Start of Block
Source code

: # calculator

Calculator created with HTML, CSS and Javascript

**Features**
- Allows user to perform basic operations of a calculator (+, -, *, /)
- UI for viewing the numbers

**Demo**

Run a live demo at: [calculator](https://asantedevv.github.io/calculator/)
End of Block
Write out all the data again, exactly as it appears.

## EXPECTED ANSWER
Source code

: # calculator

Calculator created with HTML, CSS and Javascript

**Features**
- Allows user to perform basic operations of a calculator (+, -, *, /)
- UI for viewing the numbers

**Demo**

Run a live demo at: [calculator](https://asantedevv.github.io/calculator/)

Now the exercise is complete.